The rabbi went on to explain that people feel that Judaism is a religion, but it’s actually a special relationship with G-d. He wanted to show us that G-d is directly involved in the day-to-day grind of all his creatures, even in the slightest of ways. G-d did not create the world and then leave it to run on its own. Rather, he takes interest and care in every one of us.

He called it hashgachah; I call it “love taps”. Whatever it may be, I was skeptical – at first.

I spent the next two weeks writing one thing down per day – and I was amazed at what I had found. Things that I would have dismissed before as luck or coincidence, such as getting a taxi at the exact moment that I needed one, or finding money in my pocket right after realizing that I’d left my wallet at home, were suddenly illuminated in a whole new way. It certainly opened my eyes to this blind spot in my life, and helped feel G-d’s direct presence in everything I did.

In fact, having this tool in my back pocket helped me one afternoon, years later. I remember it clearly. On that day, my sister-in-law gave birth to a baby girl. Her entire family decided to come to town for Shabbos to celebrate the occasion. Everyone wanted to join together to celebrate the simchah, despite the fact that she herself would still be in the hospital. My mother-in-law looked at me and asked if I could help cook that Shabbos meal – for over 15 adults!
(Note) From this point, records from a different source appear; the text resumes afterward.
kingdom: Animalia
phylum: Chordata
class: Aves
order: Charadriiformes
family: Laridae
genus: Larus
I jumped at the opportunity – perhaps too soon, because I wasn’t exactly sure how I would manage it. I had a six month old myself, was in school, and held two jobs. It was just one of those times in life where I had to step up and make it work.

I remember walking back from the market in Queens, NY with my baby in a baby carrier. I was racing back to my apartment with an old fashioned pushcart and each arm loaded up with two oversized grocery bags apiece as my baby cooed all the while. I was not doing this easily or gracefully, and I arrived home completely overwhelmed and very unsure of how I was going to pull it all together. Suddenly, I got a call from a friend of mine. Out of nowhere, she said, “Hey Sarah, I was just thinking about you. I’d love to come over and help you prepare for Shabbos. Do you need any help?”

Not only did I have tremendous gratitude towards her and the act of kindness that day, but I also felt a gentle love tap from G-d in that moment. My joy increased because I saw Him at work in my life, and recognized it for what it was on a deeper level.

It is for this reason that every evening at dinnertime, my children and I relate our favorite part of the day, and something we are grateful for. We emphasize our own hashgachah pratit, and it increases our overall gratitude and joy. It also allows us to see that guiding hand, whether keeping our heads from bumping on pews or driving every day in the family car.

When we begin living in a state of gratitude and expand our perspective, it shifts the blind spot out of the periphery, allowing us to see things we couldn’t before. Just like we should always check the blind spot in the car before merging, we should also try to check our spiritual blind spot on a regular basis. If you do, you might just be surprised at what you see.